- Opening Delimiter -

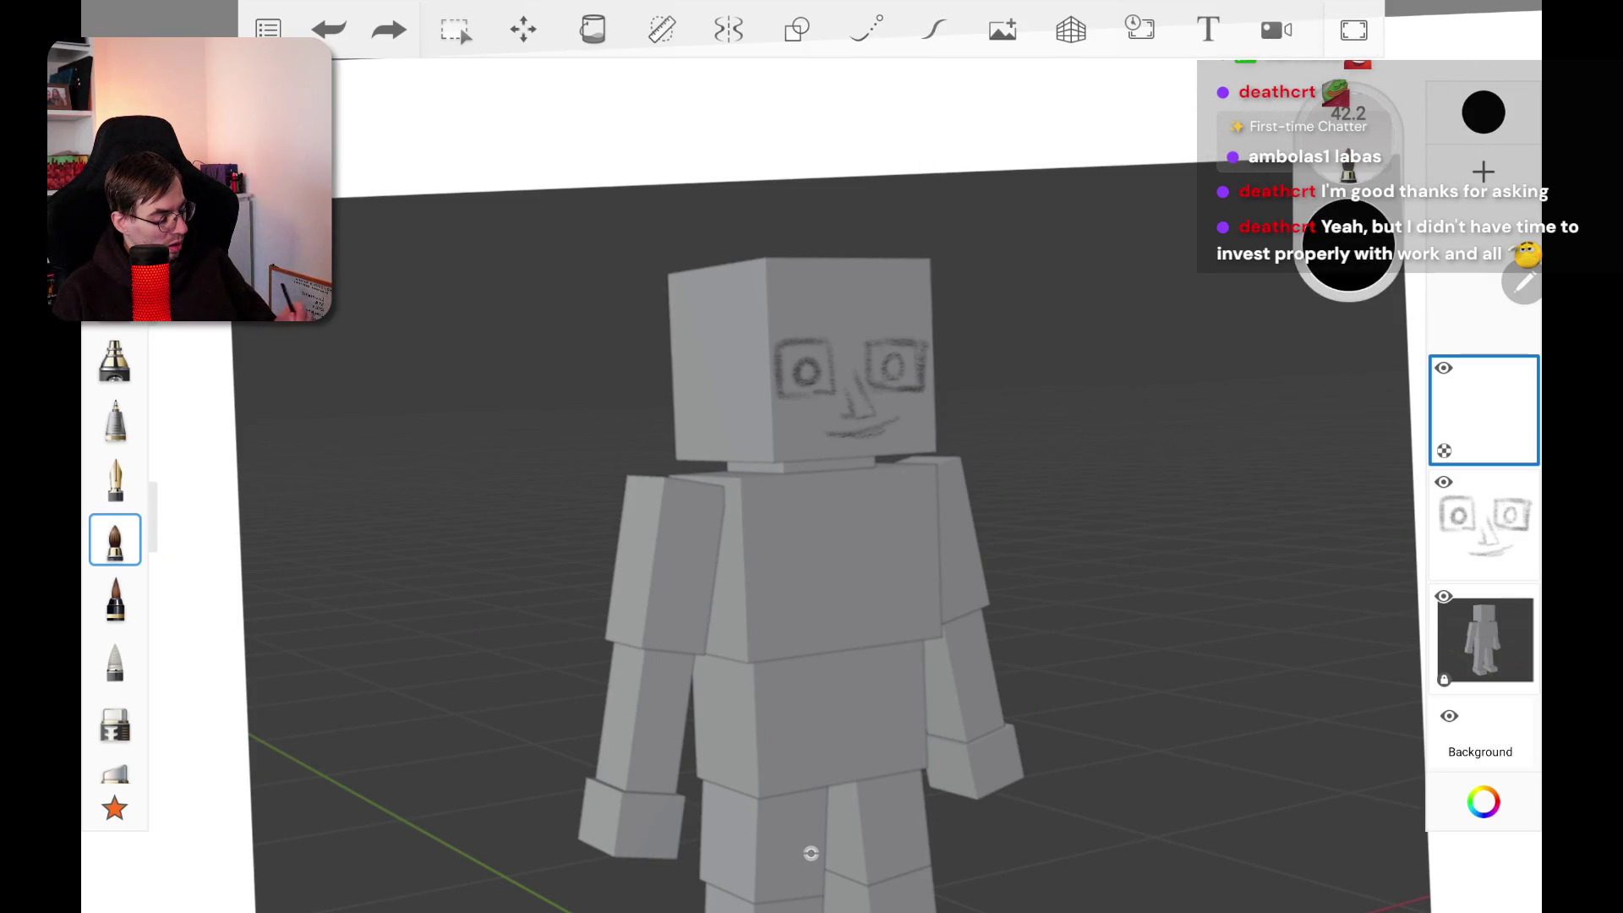
click(1483, 112)
click(1327, 433)
mouse_move(1359, 433)
mouse_down()
mouse_move(1326, 348)
mouse_move(1294, 327)
mouse_move(1244, 314)
mouse_move(1254, 434)
mouse_move(1249, 377)
mouse_up()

- Closing Delimiter -

→ **Work task**
Each entry above should be written out verbatim, minus its pictures.

→ **Answer space**
click(1483, 112)
click(1327, 433)
mouse_move(1359, 433)
mouse_down()
mouse_move(1326, 348)
mouse_move(1294, 327)
mouse_move(1244, 314)
mouse_move(1254, 434)
mouse_move(1249, 377)
mouse_up()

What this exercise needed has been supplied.